Situada no centro-oeste do concelho, ocupa um aprazível recanto, numa das obras orográficas que da serra da Lapa descem para o rio Távora.

      

    Penso é uma povoação muito antiga. Ponto de passagem dos romanos, deve ter sido, depois da incursão de Almansor na região, pertença de D. Chamoa e sucessivamente da Coroa. Fez parte dos bens de Mem Martins e de Egas Moniz, passando, mais tarde, para as casas nobres dos Pimenteis, Gouveias e Noronhas, que aqui construíram elegantes solares.

      

    Por aqui passou, com certeza, o rei D. Dinis, no seu caminho de Trancoso para Lamego, por volta de 1310, tendo sido hóspede de um lavrador rico em A. de Barros. Por aqui passaram, mais tarde, os invasores franceses. As tropas miguelistas, sob o comando do general Póvoas, aqui pernoitaram.

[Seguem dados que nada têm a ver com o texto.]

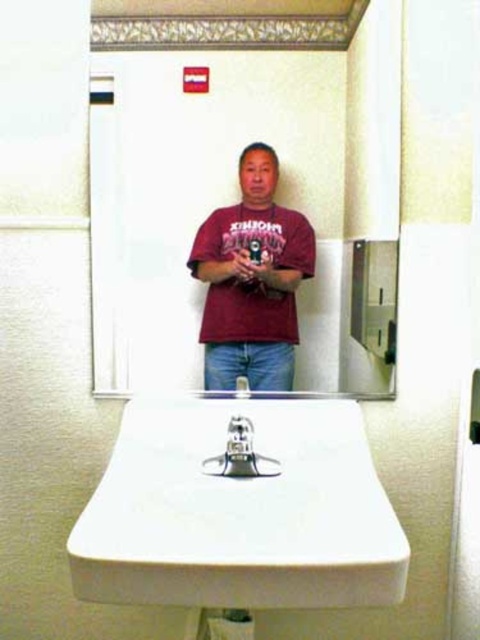
You are a photographer standing in front of the bathroom sink. You want to capture a photo of the matte maroon shirt at center and the white glossy sink at lower center in the same frame. Given their distance apart, will both objects fit in the camera viewfinder if the viewfinder has a width of 12 inches?

The matte maroon shirt at center and white glossy sink at lower center are 13.13 inches apart. Since the distance between them exceeds the viewfinder width of 12 inches, both objects will not fit in the camera viewfinder.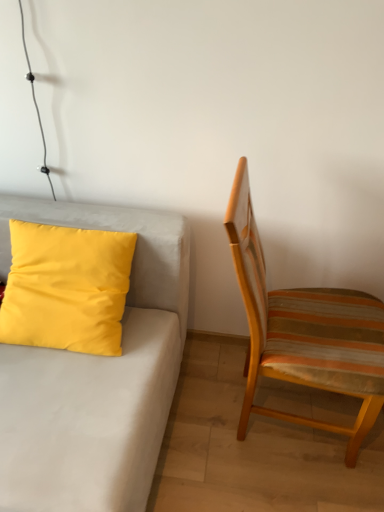
Question: From a real-world perspective, is yellow matte pillow at left on matte yellow pillow at upper left?

Choices:
 (A) no
 (B) yes

Answer: (B)

Question: Is yellow matte pillow at left looking in the opposite direction of matte yellow pillow at upper left?

Choices:
 (A) no
 (B) yes

Answer: (B)

Question: Is yellow matte pillow at left smaller than matte yellow pillow at upper left?

Choices:
 (A) no
 (B) yes

Answer: (B)

Question: Can we say yellow matte pillow at left lies outside matte yellow pillow at upper left?

Choices:
 (A) yes
 (B) no

Answer: (B)

Question: Is yellow matte pillow at left taller than matte yellow pillow at upper left?

Choices:
 (A) yes
 (B) no

Answer: (B)

Question: Considering their positions, is yellow matte pillow at left located in front of or behind matte yellow pillow at upper left?

Choices:
 (A) front
 (B) behind

Answer: (B)

Question: Choose the correct answer: Is yellow matte pillow at left inside matte yellow pillow at upper left or outside it?

Choices:
 (A) inside
 (B) outside

Answer: (A)

Question: From their relative heights in the image, would you say yellow matte pillow at left is taller or shorter than matte yellow pillow at upper left?

Choices:
 (A) short
 (B) tall

Answer: (A)

Question: From a real-world perspective, is yellow matte pillow at left physically located above or below matte yellow pillow at upper left?

Choices:
 (A) below
 (B) above

Answer: (B)

Question: Is point (77, 259) positioned closer to the camera than point (302, 375)?

Choices:
 (A) farther
 (B) closer

Answer: (A)

Question: From the image's perspective, is yellow matte pillow at left positioned above or below striped fabric chair at right?

Choices:
 (A) below
 (B) above

Answer: (B)

Question: Considering their positions, is yellow matte pillow at left located in front of or behind striped fabric chair at right?

Choices:
 (A) front
 (B) behind

Answer: (B)

Question: Based on their positions, is yellow matte pillow at left located to the left or right of striped fabric chair at right?

Choices:
 (A) right
 (B) left

Answer: (B)

Question: In terms of height, does matte yellow pillow at upper left look taller or shorter compared to yellow matte pillow at left?

Choices:
 (A) tall
 (B) short

Answer: (A)

Question: In terms of width, does matte yellow pillow at upper left look wider or thinner when compared to yellow matte pillow at left?

Choices:
 (A) wide
 (B) thin

Answer: (A)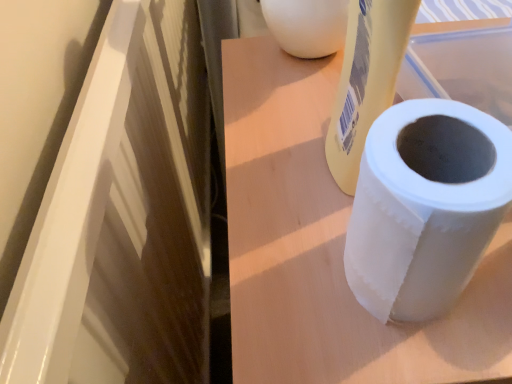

    Esteve ligada ao concelho de Caria, até à sua extinção, em 24 de Outubro de 1855.

       

    A freguesia fica a meia hora da serra da Borralheira, com o seu casario organizado em torno dum estrada que passa numa ponte românica (do pontigo) a caminho de Freixinho. Mesmo por detrás duma ponte de bica dupla há uma casa com uma bonita janela manuelina. Mais acima está outra ponte de aduelas graníticas e uma casa fidalga (dos Pimentéis), onde a Capela do Santíssimo Sacramento ostenta o brasão dos Gouveias. Tudo rodeado por um belo jardim.